4_Prokaryotes folder (1_Extract_Headers.sh 2_Extract_Sequences.sh Rename.sh)

  1. 1_Extract_Headers.sh - greps "Prokaryota" with the '-i' option and creates an XYZ.txt file with a list of all found entries with the Fasta sequence header and without the '>' symbol.
  2. 2_Extract_Sequences.sh - takes the .txt files created with the Prokaryotes and extracts the sequences from the dataset. Creates an XYZ.filtered.fna file for each gene.
  3. Rename.sh - Renames the XYZ.filtered.fna files to XYZ.prokaryotes.fa with the gene name as the prefix.

5_Merge folder (1_Rename_hits.sh 2_Merge.sh)

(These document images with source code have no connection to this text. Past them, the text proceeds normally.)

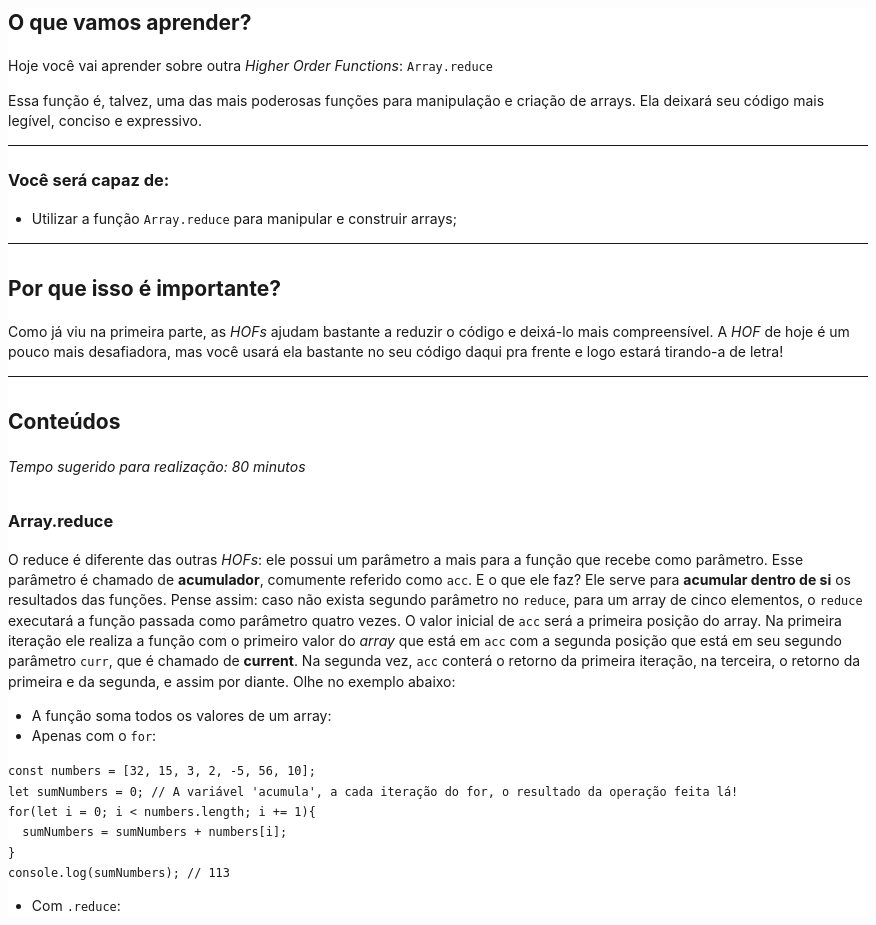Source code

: ## O que vamos aprender?

Hoje você vai aprender sobre outra _Higher Order Functions_: `Array.reduce`

Essa função é, talvez, uma das mais poderosas funções para manipulação e criação de arrays. Ela deixará seu código mais legível, conciso e expressivo.

---

### Você será capaz de:

* Utilizar a função `Array.reduce` para manipular e construir arrays;

---

## Por que isso é importante?

Como já viu na primeira parte, as _HOFs_ ajudam bastante a reduzir o código e deixá-lo mais compreensível. A _HOF_ de hoje é um pouco mais desafiadora, mas você usará ela bastante no seu código daqui pra frente e logo estará tirando-a de letra!

---

## Conteúdos

###### Tempo sugerido para realização: 80 minutos

### Array.reduce

O reduce é diferente das outras _HOFs_: ele possui um parâmetro a mais para a função que recebe como parâmetro. Esse parâmetro é chamado de **acumulador**, comumente referido como `acc`. E o que ele faz? Ele serve para **acumular dentro de si** os resultados das funções. Pense assim: caso não exista segundo parâmetro no `reduce`, para um array de cinco elementos, o `reduce` executará a função passada como parâmetro quatro vezes. O valor inicial de `acc` será a primeira posição do array. Na primeira iteração ele realiza a função com o primeiro valor do _array_ que está em `acc` com a segunda posição que está em seu segundo parâmetro `curr`, que é chamado de **current**. Na segunda vez, `acc` conterá o retorno da primeira iteração, na terceira, o retorno da primeira e da segunda, e assim por diante. Olhe no exemplo abaixo:

- A função soma todos os valores de um array:
- Apenas com o `for`:

```language-javascript
const numbers = [32, 15, 3, 2, -5, 56, 10];
let sumNumbers = 0; // A variável 'acumula', a cada iteração do for, o resultado da operação feita lá!
for(let i = 0; i < numbers.length; i += 1){
  sumNumbers = sumNumbers + numbers[i];
}
console.log(sumNumbers); // 113
```
- Com `.reduce`:
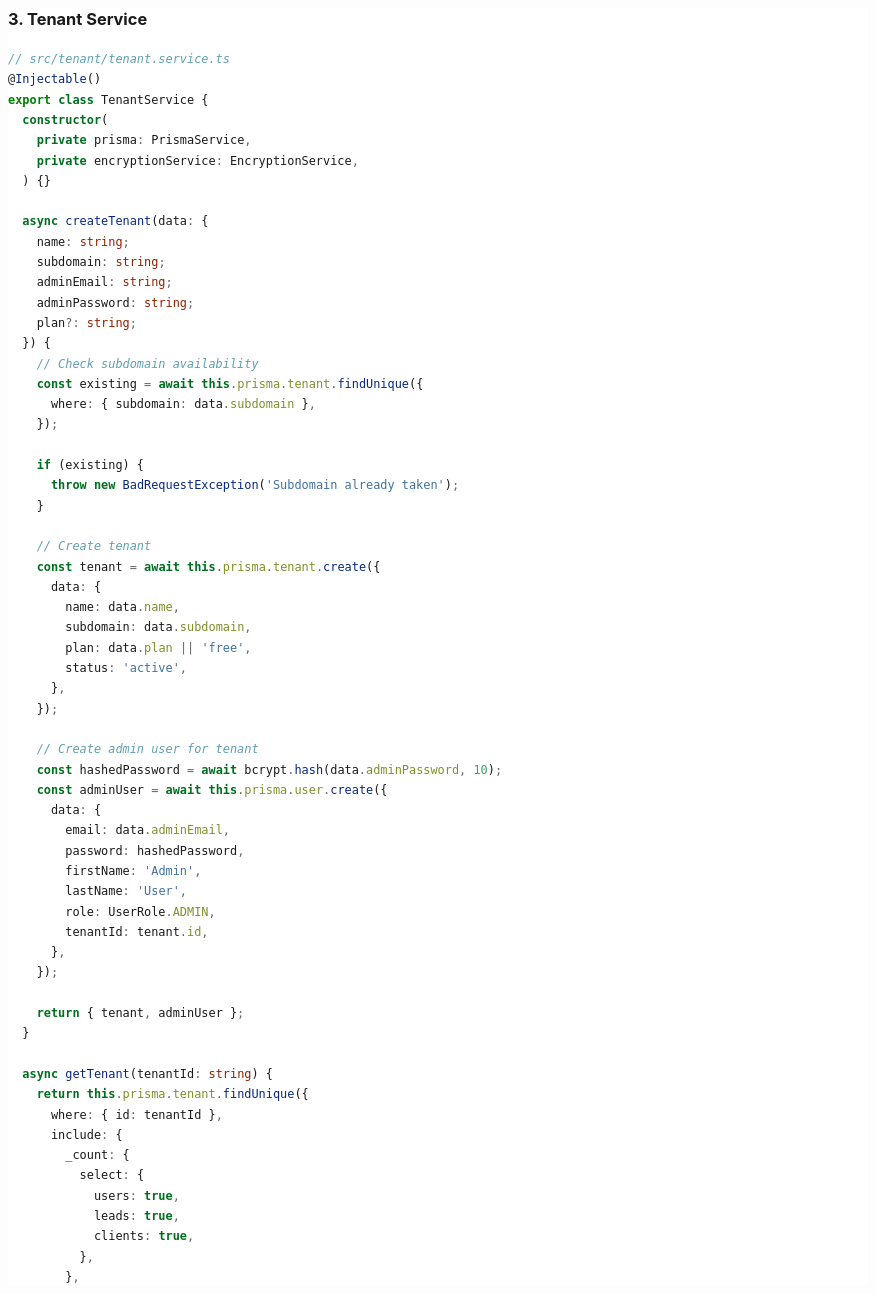 ### 3. Tenant Service
```typescript
// src/tenant/tenant.service.ts
@Injectable()
export class TenantService {
  constructor(
    private prisma: PrismaService,
    private encryptionService: EncryptionService,
  ) {}

  async createTenant(data: {
    name: string;
    subdomain: string;
    adminEmail: string;
    adminPassword: string;
    plan?: string;
  }) {
    // Check subdomain availability
    const existing = await this.prisma.tenant.findUnique({
      where: { subdomain: data.subdomain },
    });

    if (existing) {
      throw new BadRequestException('Subdomain already taken');
    }

    // Create tenant
    const tenant = await this.prisma.tenant.create({
      data: {
        name: data.name,
        subdomain: data.subdomain,
        plan: data.plan || 'free',
        status: 'active',
      },
    });

    // Create admin user for tenant
    const hashedPassword = await bcrypt.hash(data.adminPassword, 10);
    const adminUser = await this.prisma.user.create({
      data: {
        email: data.adminEmail,
        password: hashedPassword,
        firstName: 'Admin',
        lastName: 'User',
        role: UserRole.ADMIN,
        tenantId: tenant.id,
      },
    });

    return { tenant, adminUser };
  }

  async getTenant(tenantId: string) {
    return this.prisma.tenant.findUnique({
      where: { id: tenantId },
      include: {
        _count: {
          select: {
            users: true,
            leads: true,
            clients: true,
          },
        },
```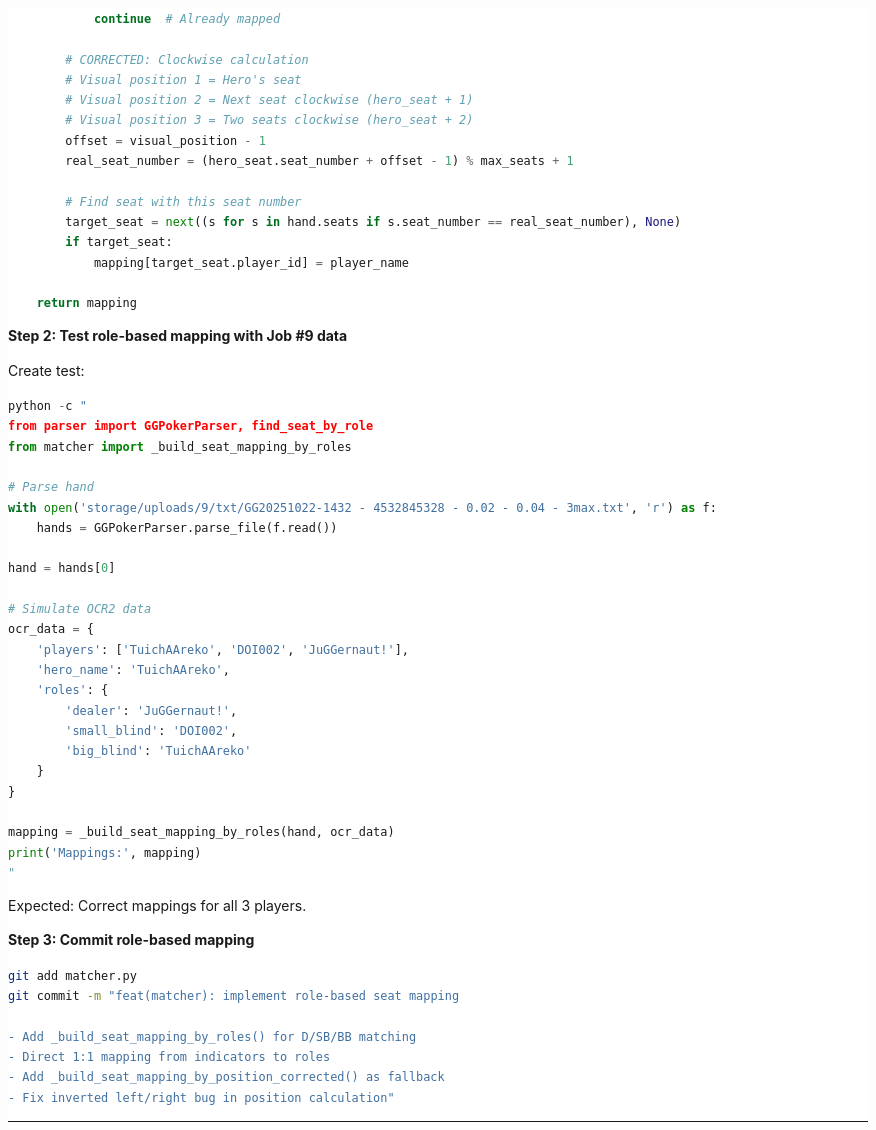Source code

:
 ```python
            continue  # Already mapped

        # CORRECTED: Clockwise calculation
        # Visual position 1 = Hero's seat
        # Visual position 2 = Next seat clockwise (hero_seat + 1)
        # Visual position 3 = Two seats clockwise (hero_seat + 2)
        offset = visual_position - 1
        real_seat_number = (hero_seat.seat_number + offset - 1) % max_seats + 1

        # Find seat with this seat number
        target_seat = next((s for s in hand.seats if s.seat_number == real_seat_number), None)
        if target_seat:
            mapping[target_seat.player_id] = player_name

    return mapping
```

**Step 2: Test role-based mapping with Job #9 data**

Create test:
```python
python -c "
from parser import GGPokerParser, find_seat_by_role
from matcher import _build_seat_mapping_by_roles

# Parse hand
with open('storage/uploads/9/txt/GG20251022-1432 - 4532845328 - 0.02 - 0.04 - 3max.txt', 'r') as f:
    hands = GGPokerParser.parse_file(f.read())

hand = hands[0]

# Simulate OCR2 data
ocr_data = {
    'players': ['TuichAAreko', 'DOI002', 'JuGGernaut!'],
    'hero_name': 'TuichAAreko',
    'roles': {
        'dealer': 'JuGGernaut!',
        'small_blind': 'DOI002',
        'big_blind': 'TuichAAreko'
    }
}

mapping = _build_seat_mapping_by_roles(hand, ocr_data)
print('Mappings:', mapping)
"
```

Expected: Correct mappings for all 3 players.

**Step 3: Commit role-based mapping**

```bash
git add matcher.py
git commit -m "feat(matcher): implement role-based seat mapping

- Add _build_seat_mapping_by_roles() for D/SB/BB matching
- Direct 1:1 mapping from indicators to roles
- Add _build_seat_mapping_by_position_corrected() as fallback
- Fix inverted left/right bug in position calculation"
```

---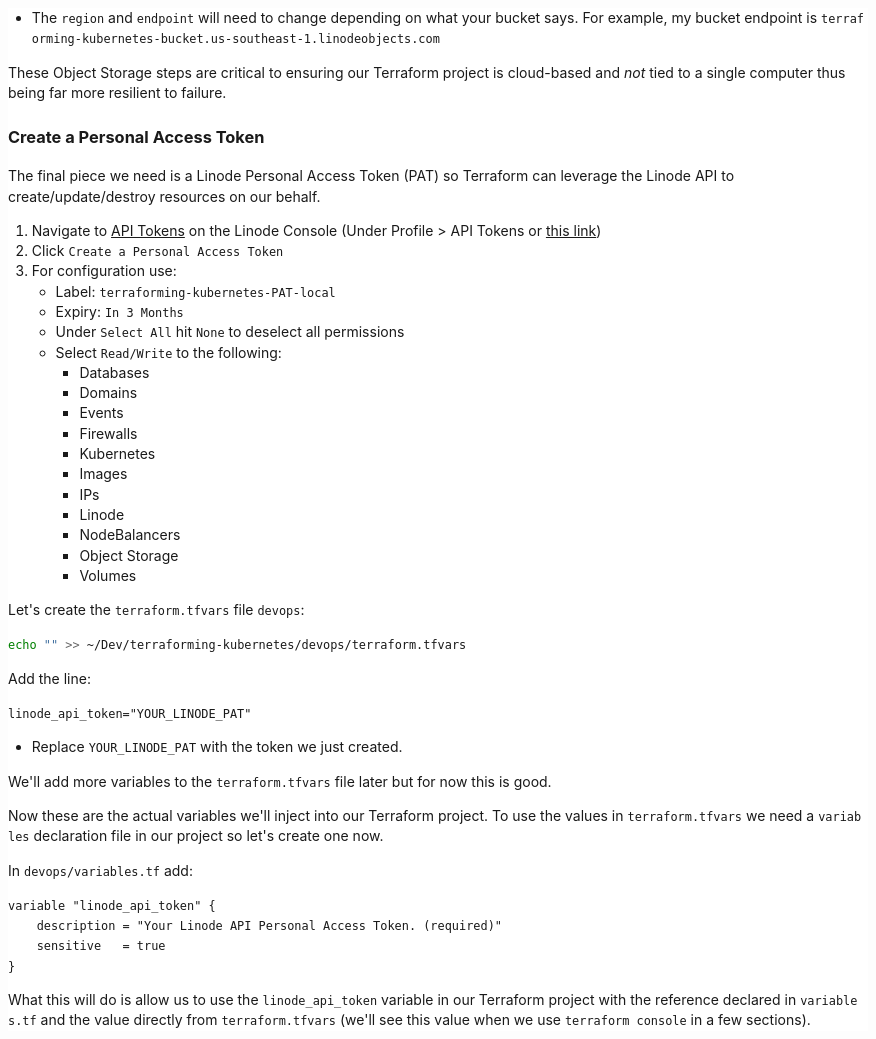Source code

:- The `region` and `endpoint` will need to change depending on what your bucket says. For example, my bucket endpoint is `terraforming-kubernetes-bucket.us-southeast-1.linodeobjects.com`

These Object Storage steps are critical to ensuring our Terraform project is cloud-based and _not_ tied to a single computer thus being far more resilient to failure.

### Create a Personal Access Token
The final piece we need is a Linode Personal Access Token (PAT) so Terraform can leverage the Linode API to create/update/destroy resources on our behalf.


1. Navigate to [API Tokens](https://cloud.linode.com/profile/tokens) on the Linode Console (Under Profile > API Tokens or [this link](https://cloud.linode.com/profile/tokens))
2. Click `Create a Personal Access Token`
3. For configuration use:
   - Label: `terraforming-kubernetes-PAT-local`
   - Expiry: `In 3 Months`
   - Under `Select All` hit `None` to deselect all permissions
   - Select `Read/Write` to the following:
     - Databases
     - Domains
     - Events
     - Firewalls
     - Kubernetes
     - Images
     - IPs
     - Linode
     - NodeBalancers
     - Object Storage
     - Volumes


Let's create the `terraform.tfvars` file `devops`:

```bash
echo "" >> ~/Dev/terraforming-kubernetes/devops/terraform.tfvars
```

Add the line:
```
linode_api_token="YOUR_LINODE_PAT"
```
- Replace `YOUR_LINODE_PAT` with the token we just created. 

We'll add more variables to the `terraform.tfvars` file later but for now this is good.

Now these are the actual variables we'll inject into our Terraform project. To use the values in `terraform.tfvars` we need a `variables` declaration file in our project so let's create one now.

In `devops/variables.tf` add:

```hcl
variable "linode_api_token" {
    description = "Your Linode API Personal Access Token. (required)"
    sensitive   = true
}
```
What this will do is allow us to use the `linode_api_token` variable in our Terraform project with the reference declared in `variables.tf` and the value directly from `terraform.tfvars` (we'll see this value when we use `terraform console` in a few sections).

  1. 1_Rename_hits.sh - Renames Blast hits from Script 2 from XYZ_hits.hits.fa to XYZ.hits.fa
  2. 2_Merge.sh - Merges all Prokaryote, Paralog and Blast hits into 1 file for each gene (called XYZ.merged.fa)

3_Scripts_Trees

  1. 1_Remove_duplicates.sh: Removes duplicates created during merging of the files and stores the duplicates to .txt files based on the gene name
  2. 2_Batch_Tree.sh: Batch executes the tree-making script over all the FASTA files in a directory
  3. 3_Trees.sh: Creates trees with specified options, used by 2_Batch_Tree to batch execute multiple trees at a time
  4. color_treesMRO.Para.pl: Perl script to colour taxa in Nexus Trees. !!!Tree-making is in Newick format, convert using FigTree to Nexus!!!
  5. script.pl: Loops over .treefile in a directory and colours all the trees by calling color_treesMRO.Para.pl

4_Scripts_Subset_Data

  1. 1_Blast.sh: Blasts query sequences to created Blast databases and saves results to .txt files per gene
  2. 2_Process.sh: Filters Blast results using bitscore and match length
  3. 3_Extract.sh: Extracts filtered blast hit sequences with blobtools
  4. 4_Rename_hits.sh: Renames Blast hits to .hits.fa
  5. 5_Merge.sh: Merges paralogs, prokaryotes, Blast hits and original dataset
  6. 6_Remove_duplicates.sh: Removed duplicates from the merged files
  7. 7_Align.sh: Aligns the merged final files with MAFFT
  8. 8_Batch_Tree.sh: Batch script to execute tree-making for all aligned files
  9. 9_Trees.sh: Tree-making with IQTree

5_Scripts_Supermatrix

  1. Use catfasta2phyml (https://github.com/nylander/catfasta2phyml) with -c, -v and -f options to concatenate trimmed and aligned FASTA files.
  2. tree.sh: Creates a supermatrix tree using the output from catfasta2phyml.